New Delhi, Jan 5 (IANS): Legendary Sri Lanka cricketer Kumar Sangakkara believes that every player in the Indian team has to be made aware that they have a good chance of playing in the ODI World Cup, to be held in October and November this year in India.
"Your best players have to play a lot of ODI cricket, the rest that are in support can be rotated around them, but everyone should know that they stand a fighting chance to be in that 15."
"They must play enough ODI cricket, get enough cricket in their legs and bodies, to make sure they are fit, that they know how to play the ODI game in this year, and they are fluent and they play together as a team."
"And that their ODI skill levels are at peak so they can go ahead and win the world cup, so that's got to be their main target, irrespective of what happens around them," said Sangakkara on 'Road to World Cup Glory' show on Star Sports.
Sangakkara, who captained Sri Lanka to being runners-up in the 2011 ODI World Cup in India, also believes that the current Indian think-tank has to get the workload of players managed so that they are at prime fitness during the global quadrennial event.

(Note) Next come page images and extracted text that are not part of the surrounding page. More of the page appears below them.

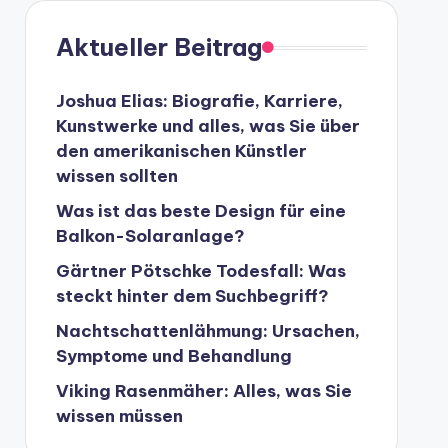
Aktueller Beitrag
Joshua Elias: Biografie, Karriere,
Kunstwerke und alles, was Sie über
den amerikanischen Künstler
wissen sollten
Was ist das beste Design für eine
Balkon-Solaranlage?
Gärtner Pötschke Todesfall: Was
steckt hinter dem Suchbegriff?
Nachtschattenlähmung: Ursachen,
Symptome und Behandlung
Viking Rasenmäher: Alles, was Sie
wissen müssen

"I think T20 has impacted all formats including test cricket positively, but the real key is having your best players available to play for you in the World Cup. And you can't sustain all your best players playing back-to-back cricket in every format and expect all of them to be fit and ready."
"You have to really manage the workload, you can have squads of 20, 30 whatever you want but at the end of the day you got to identify very early what your core side is, what the core is going to be around which you build all the other players to add on."
"Because if you take the Indian side, everyone knows what the core is, everyone knows who the most important players are and you have a strenuous season ahead. So, you got to be really smart about how you control the workload. And you have the IPL, you have all of the other cricket. But if it's a one-day world cup year, that's got to be the main focus."